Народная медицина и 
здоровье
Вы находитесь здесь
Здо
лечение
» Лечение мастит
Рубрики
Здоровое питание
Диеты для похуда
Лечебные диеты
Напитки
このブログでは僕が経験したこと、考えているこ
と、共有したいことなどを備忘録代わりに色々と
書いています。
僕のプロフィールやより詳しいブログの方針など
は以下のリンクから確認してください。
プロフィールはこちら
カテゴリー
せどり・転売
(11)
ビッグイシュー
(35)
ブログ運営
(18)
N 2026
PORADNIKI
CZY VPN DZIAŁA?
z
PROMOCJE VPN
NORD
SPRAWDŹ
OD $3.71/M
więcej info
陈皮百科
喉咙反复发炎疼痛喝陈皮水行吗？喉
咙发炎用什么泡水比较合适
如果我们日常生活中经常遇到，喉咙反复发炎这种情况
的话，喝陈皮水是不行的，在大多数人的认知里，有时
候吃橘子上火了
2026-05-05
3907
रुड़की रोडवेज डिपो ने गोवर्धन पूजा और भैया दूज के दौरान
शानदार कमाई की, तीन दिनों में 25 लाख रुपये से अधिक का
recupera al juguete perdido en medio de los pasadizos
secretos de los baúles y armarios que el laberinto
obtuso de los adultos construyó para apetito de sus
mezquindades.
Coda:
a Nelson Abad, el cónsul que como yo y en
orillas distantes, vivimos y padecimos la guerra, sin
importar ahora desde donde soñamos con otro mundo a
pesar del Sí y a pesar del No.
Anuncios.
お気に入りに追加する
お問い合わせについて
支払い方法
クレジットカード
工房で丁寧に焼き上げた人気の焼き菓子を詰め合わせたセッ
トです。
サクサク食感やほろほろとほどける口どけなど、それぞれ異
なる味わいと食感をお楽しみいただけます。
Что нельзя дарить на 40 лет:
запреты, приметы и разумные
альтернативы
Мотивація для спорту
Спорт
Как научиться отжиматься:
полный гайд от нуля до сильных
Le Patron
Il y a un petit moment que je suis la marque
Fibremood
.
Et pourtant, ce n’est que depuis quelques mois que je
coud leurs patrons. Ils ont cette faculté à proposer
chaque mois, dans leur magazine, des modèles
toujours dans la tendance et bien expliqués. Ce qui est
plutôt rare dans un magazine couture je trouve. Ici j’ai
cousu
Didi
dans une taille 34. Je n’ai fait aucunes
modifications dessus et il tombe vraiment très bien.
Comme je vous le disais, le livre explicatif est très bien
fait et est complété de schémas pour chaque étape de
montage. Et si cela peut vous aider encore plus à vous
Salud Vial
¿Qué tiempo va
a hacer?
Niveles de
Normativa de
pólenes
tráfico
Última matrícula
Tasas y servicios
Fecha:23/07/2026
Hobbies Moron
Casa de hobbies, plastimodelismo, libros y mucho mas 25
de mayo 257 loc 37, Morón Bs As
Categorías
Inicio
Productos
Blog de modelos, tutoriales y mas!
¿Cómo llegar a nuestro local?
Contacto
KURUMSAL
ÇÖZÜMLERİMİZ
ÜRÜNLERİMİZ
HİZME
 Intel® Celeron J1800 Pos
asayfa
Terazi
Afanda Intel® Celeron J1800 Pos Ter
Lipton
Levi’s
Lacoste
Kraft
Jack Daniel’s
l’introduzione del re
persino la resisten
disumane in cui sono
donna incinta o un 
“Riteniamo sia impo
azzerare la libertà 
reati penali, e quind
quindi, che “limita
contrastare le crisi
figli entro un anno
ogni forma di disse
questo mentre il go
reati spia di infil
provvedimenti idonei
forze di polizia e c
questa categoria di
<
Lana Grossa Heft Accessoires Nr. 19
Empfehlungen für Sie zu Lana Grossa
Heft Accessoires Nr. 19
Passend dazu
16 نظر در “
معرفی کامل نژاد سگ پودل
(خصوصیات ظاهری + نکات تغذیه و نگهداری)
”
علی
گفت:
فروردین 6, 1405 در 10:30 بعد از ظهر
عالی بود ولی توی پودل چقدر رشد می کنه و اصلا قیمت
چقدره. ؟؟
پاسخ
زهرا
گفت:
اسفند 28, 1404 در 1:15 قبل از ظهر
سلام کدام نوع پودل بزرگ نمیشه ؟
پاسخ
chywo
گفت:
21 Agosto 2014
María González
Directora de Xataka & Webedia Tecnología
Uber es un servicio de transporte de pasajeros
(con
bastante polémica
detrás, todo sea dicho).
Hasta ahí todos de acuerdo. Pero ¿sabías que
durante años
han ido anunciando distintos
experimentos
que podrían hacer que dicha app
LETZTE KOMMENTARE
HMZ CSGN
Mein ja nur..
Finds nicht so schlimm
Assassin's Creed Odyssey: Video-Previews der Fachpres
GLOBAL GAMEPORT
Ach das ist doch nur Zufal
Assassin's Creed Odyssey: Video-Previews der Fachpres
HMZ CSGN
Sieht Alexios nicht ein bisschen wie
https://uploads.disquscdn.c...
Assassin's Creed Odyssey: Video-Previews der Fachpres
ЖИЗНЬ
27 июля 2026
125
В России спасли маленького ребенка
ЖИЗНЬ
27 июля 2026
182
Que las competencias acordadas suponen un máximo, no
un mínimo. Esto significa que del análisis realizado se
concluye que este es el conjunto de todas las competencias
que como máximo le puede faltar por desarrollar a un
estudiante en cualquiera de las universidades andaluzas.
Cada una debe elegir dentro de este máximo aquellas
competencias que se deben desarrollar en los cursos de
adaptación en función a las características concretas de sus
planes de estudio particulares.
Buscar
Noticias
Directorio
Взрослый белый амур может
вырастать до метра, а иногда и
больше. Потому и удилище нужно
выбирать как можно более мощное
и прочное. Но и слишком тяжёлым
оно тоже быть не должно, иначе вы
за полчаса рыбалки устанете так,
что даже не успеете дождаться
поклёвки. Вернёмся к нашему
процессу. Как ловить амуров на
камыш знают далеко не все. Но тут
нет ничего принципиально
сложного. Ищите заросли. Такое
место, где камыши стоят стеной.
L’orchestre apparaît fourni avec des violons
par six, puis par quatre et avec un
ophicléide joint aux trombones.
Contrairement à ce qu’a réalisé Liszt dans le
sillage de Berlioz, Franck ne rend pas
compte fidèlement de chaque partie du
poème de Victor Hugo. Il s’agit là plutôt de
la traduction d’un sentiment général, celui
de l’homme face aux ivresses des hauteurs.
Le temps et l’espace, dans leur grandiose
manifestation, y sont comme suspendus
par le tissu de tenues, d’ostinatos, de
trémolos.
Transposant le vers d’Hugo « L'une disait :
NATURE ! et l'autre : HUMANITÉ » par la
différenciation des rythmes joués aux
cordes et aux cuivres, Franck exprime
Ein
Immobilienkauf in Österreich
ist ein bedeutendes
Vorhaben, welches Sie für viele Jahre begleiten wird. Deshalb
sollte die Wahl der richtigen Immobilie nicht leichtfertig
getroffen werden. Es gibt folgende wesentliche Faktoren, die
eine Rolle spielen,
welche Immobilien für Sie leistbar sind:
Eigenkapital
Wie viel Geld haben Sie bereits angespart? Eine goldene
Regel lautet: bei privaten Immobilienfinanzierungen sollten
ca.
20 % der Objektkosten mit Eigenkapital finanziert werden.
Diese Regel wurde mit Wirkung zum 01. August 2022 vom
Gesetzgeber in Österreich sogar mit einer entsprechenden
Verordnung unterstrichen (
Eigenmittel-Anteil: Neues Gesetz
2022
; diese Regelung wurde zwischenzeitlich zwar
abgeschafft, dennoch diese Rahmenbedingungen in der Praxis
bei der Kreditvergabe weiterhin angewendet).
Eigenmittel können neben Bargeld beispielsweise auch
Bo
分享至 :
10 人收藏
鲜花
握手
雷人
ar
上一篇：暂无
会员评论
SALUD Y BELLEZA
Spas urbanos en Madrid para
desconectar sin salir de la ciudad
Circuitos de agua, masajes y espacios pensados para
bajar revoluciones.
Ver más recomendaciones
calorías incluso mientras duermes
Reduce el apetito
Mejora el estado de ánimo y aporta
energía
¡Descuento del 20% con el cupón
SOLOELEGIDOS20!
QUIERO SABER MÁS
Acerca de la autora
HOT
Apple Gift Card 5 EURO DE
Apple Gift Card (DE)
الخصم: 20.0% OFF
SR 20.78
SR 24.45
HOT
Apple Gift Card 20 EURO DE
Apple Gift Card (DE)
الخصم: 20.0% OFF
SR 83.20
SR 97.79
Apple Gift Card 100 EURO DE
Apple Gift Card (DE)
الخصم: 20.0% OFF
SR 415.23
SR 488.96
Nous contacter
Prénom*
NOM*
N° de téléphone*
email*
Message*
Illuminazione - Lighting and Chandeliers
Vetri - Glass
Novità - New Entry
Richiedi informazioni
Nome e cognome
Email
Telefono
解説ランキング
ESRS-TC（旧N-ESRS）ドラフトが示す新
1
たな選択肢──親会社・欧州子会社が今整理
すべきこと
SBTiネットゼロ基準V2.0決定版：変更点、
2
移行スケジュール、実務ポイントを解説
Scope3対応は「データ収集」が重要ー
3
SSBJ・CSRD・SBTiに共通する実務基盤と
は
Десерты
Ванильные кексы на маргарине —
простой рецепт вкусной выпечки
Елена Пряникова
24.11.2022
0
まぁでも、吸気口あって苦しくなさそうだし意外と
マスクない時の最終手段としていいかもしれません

********************

* PROBLEM TO WORK ON *
Can you convert the lines from the start of the records through the line containing "Что нельзя дарить", inclusive, into a Markdown table with a Row column holding the row number and a Line column holding the line, leaving out any blank lines?

* EXERCISE OUTPUT *
| Row | Line |
|---|---|
| 1 | Народная медицина и  |
| 2 | здоровье |
| 3 | Вы находитесь здесь |
| 4 | Здо |
| 5 | лечение |
| 6 | » Лечение мастит |
| 7 | Рубрики |
| 8 | Здоровое питание |
| 9 | Диеты для похуда |
| 10 | Лечебные диеты |
| 11 | Напитки |
| 12 | このブログでは僕が経験したこと、考えているこ |
| 13 | と、共有したいことなどを備忘録代わりに色々と |
| 14 | 書いています。 |
| 15 | 僕のプロフィールやより詳しいブログの方針など |
| 16 | は以下のリンクから確認してください。 |
| 17 | プロフィールはこちら |
| 18 | カテゴリー |
| 19 | せどり・転売 |
| 20 | (11) |
| 21 | ビッグイシュー |
| 22 | (35) |
| 23 | ブログ運営 |
| 24 | (18) |
| 25 | N 2026 |
| 26 | PORADNIKI |
| 27 | CZY VPN DZIAŁA? |
| 28 | z |
| 29 | PROMOCJE VPN |
| 30 | NORD |
| 31 | SPRAWDŹ |
| 32 | OD $3.71/M |
| 33 | więcej info |
| 34 | 陈皮百科 |
| 35 | 喉咙反复发炎疼痛喝陈皮水行吗？喉 |
| 36 | 咙发炎用什么泡水比较合适 |
| 37 | 如果我们日常生活中经常遇到，喉咙反复发炎这种情况 |
| 38 | 的话，喝陈皮水是不行的，在大多数人的认知里，有时 |
| 39 | 候吃橘子上火了 |
| 40 | 2026-05-05 |
| 41 | 3907 |
| 42 | रुड़की रोडवेज डिपो ने गोवर्धन पूजा और भैया दूज के दौरान |
| 43 | शानदार कमाई की, तीन दिनों में 25 लाख रुपये से अधिक का |
| 44 | recupera al juguete perdido en medio de los pasadizos |
| 45 | secretos de los baúles y armarios que el laberinto |
| 46 | obtuso de los adultos construyó para apetito de sus |
| 47 | mezquindades. |
| 48 | Coda: |
| 49 | a Nelson Abad, el cónsul que como yo y en |
| 50 | orillas distantes, vivimos y padecimos la guerra, sin |
| 51 | importar ahora desde donde soñamos con otro mundo a |
| 52 | pesar del Sí y a pesar del No. |
| 53 | Anuncios. |
| 54 | お気に入りに追加する |
| 55 | お問い合わせについて |
| 56 | 支払い方法 |
| 57 | クレジットカード |
| 58 | 工房で丁寧に焼き上げた人気の焼き菓子を詰め合わせたセッ |
| 59 | トです。 |
| 60 | サクサク食感やほろほろとほどける口どけなど、それぞれ異 |
| 61 | なる味わいと食感をお楽しみいただけます。 |
| 62 | Что нельзя дарить на 40 лет: |